Fifty Shades of Grey, E.L. James  Fiction, Romance Yeah, I read it.  And I deserve extra credit because I checked it out of the library.  The librarian slid it across the desk with a knowing glance – “I won’t be seeing you for a while I guess.”  I guess there are positives to having a reading “device.”  The story is much more than the scenes you have heard about – but it is hard to remember anything else.  The passionate affair between Christian and Anastasia is so combustible it is unbelievable.  To think that a man may warn a young, pretty thing away from him before they even talk is presumptuous of him, which draws Anastasia to him.  The reason he warns her away?  His domineering nature both in life and in bed.  Anastasia has not been tempted before this point to pursue any relationships with men, until being ensnared by Christian Grey.  I just never thought that people would enter into any relationship with boundaries in place.  Isn’t that what makes a good relationship – being able to explore your thoughts and feelings about each other together, as they are happening? James explains, through glimpses of his past, why Christian may approach relationships in this manner, but not why a young, inexperienced woman would choose to agree to such conditions.  I think the reason is that, like many woman in abusive relationships, she believes he will change for her.  Will he?  There are two others in this "Fifty Shades" trilogy.  We'll see if I can hold my head up high enough to check the other two out of the library.

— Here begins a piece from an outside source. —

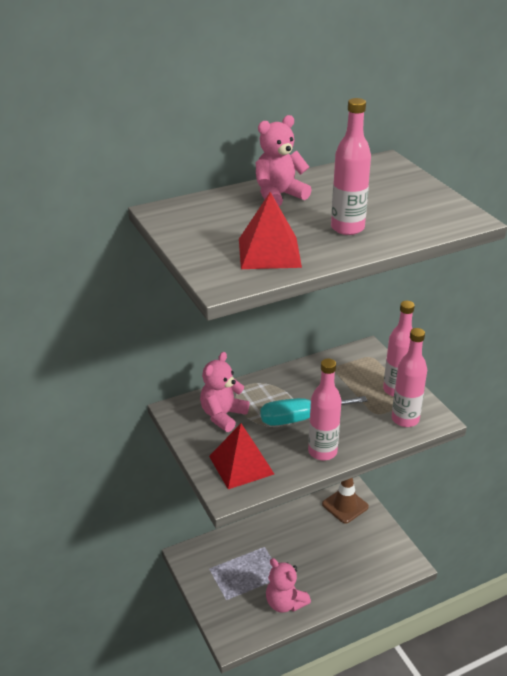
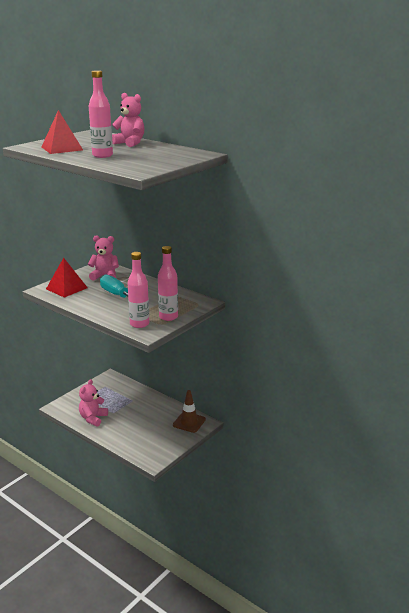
camera: 65 degrees right, 10 degrees down
(322, 452) = (91, 306): pink bottle -> none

Catch Me, Lisa Gardner.  Fiction, Mystery.  
A warning:  the scenes dealing with child abuse and pedophilia are pretty hard to take.  Lisa Garner writes about a young woman, Charlie, who believes she will be killed at a predetermined date and time, and picks a detective who she wants to investigate her murder.  Detective DD Warren is taken aback by the young woman's request until she digs deeper into Charlie’s past and realizes she may have a murder on her hands in a few days.  In the meantime, she is busy investigating a string of deaths in the area, and the murderer has been targeting pedophiles. The story is both heartfelt when DD Warren expresses the frustration and overwhelming love that comes with having a newborn baby at home, and gritty when she speaks of the training and discipline that Charlie puts into training to meet her murderer, and that contrast is what makes this mystery compelling.  When Gardner describes the emergency calls that Charlie takes at her job as a dispatcher, her writing is so taut I could hardly breathe until the conclusion of the situation on the other end of the 911 line.  What would you do if you knew someone was going to try to kill you?  Gardner asks that question of Charlie many times in the final moments leading up to the anniversary date of the death of both of Charlie's best friends.  The book, though at parts hard to read, is thoroughly enjoyable and will keep you guessing about the connection between the recent deaths in the Boston area and the connection to Charlie's story.  The conclusion involves a twist I never saw coming, and will make you wonder how well you really know the people you see on an every day basis.  What are they hiding?